There are also spiritual answers, which relate more to how we experience and act in the world. As an example, many of us grew up understanding that we are Yisrael, the people who wrestle with God; this answer supports our identification as a people who are unafraid to argue in service of the truth and may even highlight our contemporary focus on tikkun olam. In this week’s Torah portion of Vayera, for instance, Abraham argues with God as to whether or not it would be just for the “Judge of all the earth to destroy the righteous along with the wicked.”

I want to highlight another spiritual answer that we can also see at work in this negotiation that Abraham carries out with God, which is contained in a midrashic interpretation of his name. The Bible is often interested in the etymology of names, but quite often the answers it gives are homiletical. For instance, the Torah states that the name Abraham means the “father of a multitude of nations,” yet this doesn’t make linguistic sense. Rather, it teaches us of the many nations—the Abrahamic faiths—that ultimately link their lineage to him.

The Midrash will often substitute similar letters to derive a new meaning, and occasionally, the letters “hey” and “chet” are interchanged. With only a slight addition of ink, a “hey” becomes a “chet;” if one listens to the manner these letters are pronounced by Yemenite Jews, it becomes apparent that they are phonetically related as well. What this means is that the name Abraham can also be read as Av Rachem, the father of compassion.

One of the traditional names for, or description of, Jews is “rachamim b’nei rachamim.” We are the compassionate children of compassionate parents. This is as much a part of Jewish lineage as is the part of us as spiritual wrestlers. Sigmund Freud’s creation of the field of psychology is indicative of this form of compassion, where we come to identify with the different parts of ourselves that we each carry.

It is easy to have compassion for those who are like us, or those who are less powerful than we are. Feeling compassion for bad actors, especially those who are more powerful than we are, requires a more evolved form of compassion. Abraham displays this in his negotiations with God over the cities of Sodom and Gomorrah. On the surface, it seems like Abraham is arguing against collective punishment and wants to ensure that innocent souls won’t perish along with those who are guilty. Yet Abraham’s compassion extends beyond such a clear form of justice. He asks, “What if there should be fifty innocent within the city; will You then wipe out the place and not forgive it for the sake of the innocent fifty who are in it?”

In other words, Abraham is asking that the unrighteous be saved because there are good people in the city. He seems to be seeking “collective reward,” not merely wanting to avoid collective punishment. That’s a high order.

There are clearly cases where such radical compassion would be dangerous and in which it would cause the innocent to suffer at the hands of the wicked.

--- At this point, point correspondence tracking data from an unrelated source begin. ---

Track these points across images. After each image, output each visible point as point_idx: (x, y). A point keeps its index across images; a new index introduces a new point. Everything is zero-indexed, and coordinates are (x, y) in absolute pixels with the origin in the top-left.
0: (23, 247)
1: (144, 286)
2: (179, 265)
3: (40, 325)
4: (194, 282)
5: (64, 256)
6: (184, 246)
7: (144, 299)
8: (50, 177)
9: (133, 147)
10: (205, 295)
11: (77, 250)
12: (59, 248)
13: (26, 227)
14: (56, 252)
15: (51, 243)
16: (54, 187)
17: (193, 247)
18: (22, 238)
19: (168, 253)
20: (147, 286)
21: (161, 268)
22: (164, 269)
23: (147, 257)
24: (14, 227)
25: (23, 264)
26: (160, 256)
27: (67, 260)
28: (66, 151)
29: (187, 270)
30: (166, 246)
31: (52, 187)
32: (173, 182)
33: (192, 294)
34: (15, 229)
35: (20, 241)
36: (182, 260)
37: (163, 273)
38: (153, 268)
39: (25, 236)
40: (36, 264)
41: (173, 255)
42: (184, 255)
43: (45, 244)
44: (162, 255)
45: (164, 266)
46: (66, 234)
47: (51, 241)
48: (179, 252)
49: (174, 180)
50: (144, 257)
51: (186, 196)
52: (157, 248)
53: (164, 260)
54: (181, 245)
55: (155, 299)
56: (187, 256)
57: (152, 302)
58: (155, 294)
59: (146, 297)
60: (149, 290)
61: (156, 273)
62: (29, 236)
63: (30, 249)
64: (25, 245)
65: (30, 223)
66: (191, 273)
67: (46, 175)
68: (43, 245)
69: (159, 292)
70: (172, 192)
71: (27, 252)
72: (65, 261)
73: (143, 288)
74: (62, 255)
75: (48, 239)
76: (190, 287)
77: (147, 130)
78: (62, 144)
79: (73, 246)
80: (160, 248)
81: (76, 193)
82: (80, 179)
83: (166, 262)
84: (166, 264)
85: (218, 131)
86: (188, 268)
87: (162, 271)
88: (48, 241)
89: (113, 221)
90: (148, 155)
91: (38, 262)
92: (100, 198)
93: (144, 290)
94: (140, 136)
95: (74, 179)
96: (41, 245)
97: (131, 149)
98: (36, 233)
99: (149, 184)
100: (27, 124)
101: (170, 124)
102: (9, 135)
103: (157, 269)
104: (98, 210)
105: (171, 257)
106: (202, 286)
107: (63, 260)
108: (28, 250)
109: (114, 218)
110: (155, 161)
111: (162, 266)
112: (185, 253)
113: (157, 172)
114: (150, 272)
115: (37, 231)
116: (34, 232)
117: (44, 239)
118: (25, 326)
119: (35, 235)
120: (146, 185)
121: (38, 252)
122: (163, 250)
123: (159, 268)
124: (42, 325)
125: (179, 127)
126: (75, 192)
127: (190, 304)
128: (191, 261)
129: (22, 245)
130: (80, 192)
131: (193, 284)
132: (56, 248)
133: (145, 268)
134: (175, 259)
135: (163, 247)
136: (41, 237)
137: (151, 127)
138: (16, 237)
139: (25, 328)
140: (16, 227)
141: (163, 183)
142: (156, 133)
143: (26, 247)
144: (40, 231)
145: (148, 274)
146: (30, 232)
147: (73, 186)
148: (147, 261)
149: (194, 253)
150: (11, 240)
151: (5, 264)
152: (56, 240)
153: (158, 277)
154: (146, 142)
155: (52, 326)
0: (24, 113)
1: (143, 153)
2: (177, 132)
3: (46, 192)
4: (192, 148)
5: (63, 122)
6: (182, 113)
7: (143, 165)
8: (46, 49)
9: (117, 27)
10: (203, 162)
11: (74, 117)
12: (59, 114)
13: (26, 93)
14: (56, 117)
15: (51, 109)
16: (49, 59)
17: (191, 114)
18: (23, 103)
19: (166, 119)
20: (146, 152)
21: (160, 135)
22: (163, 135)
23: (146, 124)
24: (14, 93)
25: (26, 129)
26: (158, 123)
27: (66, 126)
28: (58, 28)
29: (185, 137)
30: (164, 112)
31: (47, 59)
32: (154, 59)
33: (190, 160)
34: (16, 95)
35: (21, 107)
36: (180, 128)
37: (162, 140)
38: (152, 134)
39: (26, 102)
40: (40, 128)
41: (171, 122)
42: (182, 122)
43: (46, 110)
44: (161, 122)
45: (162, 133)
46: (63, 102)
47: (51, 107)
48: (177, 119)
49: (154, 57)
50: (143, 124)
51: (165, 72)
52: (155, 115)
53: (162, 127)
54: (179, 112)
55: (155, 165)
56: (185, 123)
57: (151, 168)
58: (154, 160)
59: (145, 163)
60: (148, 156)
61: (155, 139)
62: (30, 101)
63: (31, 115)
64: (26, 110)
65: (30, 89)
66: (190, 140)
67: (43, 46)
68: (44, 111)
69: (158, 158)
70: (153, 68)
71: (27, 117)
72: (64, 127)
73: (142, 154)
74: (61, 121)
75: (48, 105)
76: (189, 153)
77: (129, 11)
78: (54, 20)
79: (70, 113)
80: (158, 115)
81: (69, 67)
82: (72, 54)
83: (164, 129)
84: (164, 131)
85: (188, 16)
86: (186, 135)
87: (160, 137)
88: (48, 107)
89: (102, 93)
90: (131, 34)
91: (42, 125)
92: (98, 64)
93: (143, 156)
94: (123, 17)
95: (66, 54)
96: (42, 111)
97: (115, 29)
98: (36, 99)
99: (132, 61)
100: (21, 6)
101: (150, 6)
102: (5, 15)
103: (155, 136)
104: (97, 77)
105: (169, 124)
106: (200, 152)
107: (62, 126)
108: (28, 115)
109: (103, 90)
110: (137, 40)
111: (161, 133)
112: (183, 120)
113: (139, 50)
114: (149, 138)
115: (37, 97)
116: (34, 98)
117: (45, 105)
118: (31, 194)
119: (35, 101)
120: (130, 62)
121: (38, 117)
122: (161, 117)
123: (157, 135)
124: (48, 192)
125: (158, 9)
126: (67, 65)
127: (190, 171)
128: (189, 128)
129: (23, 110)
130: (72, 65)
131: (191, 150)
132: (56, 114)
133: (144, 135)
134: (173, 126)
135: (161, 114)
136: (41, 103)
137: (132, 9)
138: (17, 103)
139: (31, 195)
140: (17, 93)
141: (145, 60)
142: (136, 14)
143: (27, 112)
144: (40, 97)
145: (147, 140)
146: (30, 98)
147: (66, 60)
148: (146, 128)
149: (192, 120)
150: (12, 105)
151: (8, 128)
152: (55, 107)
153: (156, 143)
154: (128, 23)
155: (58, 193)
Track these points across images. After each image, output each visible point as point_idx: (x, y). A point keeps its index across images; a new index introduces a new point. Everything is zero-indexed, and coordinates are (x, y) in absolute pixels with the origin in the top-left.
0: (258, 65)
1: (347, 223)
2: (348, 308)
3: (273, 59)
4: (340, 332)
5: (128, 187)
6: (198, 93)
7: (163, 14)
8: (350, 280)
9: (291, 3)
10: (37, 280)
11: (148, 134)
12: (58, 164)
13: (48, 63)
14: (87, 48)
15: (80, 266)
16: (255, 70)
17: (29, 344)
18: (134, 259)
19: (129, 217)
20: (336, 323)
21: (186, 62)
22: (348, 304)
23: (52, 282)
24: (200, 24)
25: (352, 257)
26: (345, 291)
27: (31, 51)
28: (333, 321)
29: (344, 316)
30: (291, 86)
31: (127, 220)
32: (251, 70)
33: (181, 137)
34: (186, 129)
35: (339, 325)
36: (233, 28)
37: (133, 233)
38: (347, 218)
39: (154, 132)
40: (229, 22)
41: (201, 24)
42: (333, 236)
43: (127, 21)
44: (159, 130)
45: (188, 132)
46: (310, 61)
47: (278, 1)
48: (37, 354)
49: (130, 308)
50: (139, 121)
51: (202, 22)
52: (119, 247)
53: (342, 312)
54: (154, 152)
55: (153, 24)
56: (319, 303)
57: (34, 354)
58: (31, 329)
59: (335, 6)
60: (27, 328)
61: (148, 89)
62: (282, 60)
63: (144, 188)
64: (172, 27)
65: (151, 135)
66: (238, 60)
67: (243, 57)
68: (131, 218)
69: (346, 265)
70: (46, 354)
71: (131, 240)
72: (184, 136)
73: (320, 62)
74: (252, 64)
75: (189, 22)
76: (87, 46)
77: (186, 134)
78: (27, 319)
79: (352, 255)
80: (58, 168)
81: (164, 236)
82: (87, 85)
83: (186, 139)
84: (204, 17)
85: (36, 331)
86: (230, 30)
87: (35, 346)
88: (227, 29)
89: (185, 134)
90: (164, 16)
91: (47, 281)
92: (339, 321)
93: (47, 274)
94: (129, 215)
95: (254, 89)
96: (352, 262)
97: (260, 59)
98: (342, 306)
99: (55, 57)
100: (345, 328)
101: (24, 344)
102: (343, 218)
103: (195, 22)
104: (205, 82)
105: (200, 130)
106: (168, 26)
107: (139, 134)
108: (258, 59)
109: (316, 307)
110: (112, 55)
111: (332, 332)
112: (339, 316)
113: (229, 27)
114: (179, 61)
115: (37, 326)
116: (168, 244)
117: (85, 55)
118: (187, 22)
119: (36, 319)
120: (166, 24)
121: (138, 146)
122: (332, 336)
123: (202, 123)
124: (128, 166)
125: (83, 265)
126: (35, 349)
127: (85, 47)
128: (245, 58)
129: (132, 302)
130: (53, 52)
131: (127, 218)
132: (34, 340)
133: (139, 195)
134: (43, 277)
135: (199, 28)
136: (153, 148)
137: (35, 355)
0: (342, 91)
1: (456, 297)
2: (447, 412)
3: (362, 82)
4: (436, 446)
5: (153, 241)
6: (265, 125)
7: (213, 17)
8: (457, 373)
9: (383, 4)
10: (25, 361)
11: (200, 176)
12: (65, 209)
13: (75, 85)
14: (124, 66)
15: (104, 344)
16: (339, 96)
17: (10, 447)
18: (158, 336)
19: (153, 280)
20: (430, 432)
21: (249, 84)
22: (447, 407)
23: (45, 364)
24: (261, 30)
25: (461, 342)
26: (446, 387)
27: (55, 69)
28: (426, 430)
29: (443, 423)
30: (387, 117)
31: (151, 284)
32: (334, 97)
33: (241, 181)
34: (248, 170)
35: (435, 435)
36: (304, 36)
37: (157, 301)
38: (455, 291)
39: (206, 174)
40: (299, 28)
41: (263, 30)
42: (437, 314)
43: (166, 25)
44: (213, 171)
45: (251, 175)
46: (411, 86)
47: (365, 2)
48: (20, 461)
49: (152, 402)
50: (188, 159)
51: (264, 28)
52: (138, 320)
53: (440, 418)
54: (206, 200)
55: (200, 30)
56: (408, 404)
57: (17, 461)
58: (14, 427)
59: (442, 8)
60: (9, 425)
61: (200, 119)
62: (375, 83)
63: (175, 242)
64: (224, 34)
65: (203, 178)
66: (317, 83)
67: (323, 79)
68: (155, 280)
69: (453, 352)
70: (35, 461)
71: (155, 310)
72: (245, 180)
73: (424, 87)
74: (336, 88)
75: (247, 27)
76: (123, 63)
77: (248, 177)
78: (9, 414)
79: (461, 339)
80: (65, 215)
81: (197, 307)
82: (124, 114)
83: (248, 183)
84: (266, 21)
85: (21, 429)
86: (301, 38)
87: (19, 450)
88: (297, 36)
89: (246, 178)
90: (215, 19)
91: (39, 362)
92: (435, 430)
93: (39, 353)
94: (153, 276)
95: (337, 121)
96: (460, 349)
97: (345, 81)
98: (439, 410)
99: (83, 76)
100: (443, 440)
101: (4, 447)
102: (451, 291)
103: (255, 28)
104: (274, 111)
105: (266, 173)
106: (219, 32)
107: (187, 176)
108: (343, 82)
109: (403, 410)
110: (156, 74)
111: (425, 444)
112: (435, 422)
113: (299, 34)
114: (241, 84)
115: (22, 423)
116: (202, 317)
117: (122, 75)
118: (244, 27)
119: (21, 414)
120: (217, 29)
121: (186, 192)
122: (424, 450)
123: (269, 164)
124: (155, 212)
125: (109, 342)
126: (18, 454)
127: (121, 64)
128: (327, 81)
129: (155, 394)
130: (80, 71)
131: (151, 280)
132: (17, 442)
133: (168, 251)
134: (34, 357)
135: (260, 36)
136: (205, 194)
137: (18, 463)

Yet sometimes the unexpected gift of compassion that we give to those who don’t deserve it can change everything.

Shabbat shalom,

Rav D

Shabbat Table Talk

    1. Can you recall a time when you were out of line and still were treated very compassionately by someone? How did this impact you?
    2. When have you extended compassion to an undeserving bad actor? Why did you do so? What happened? Would you choose the same course of action again?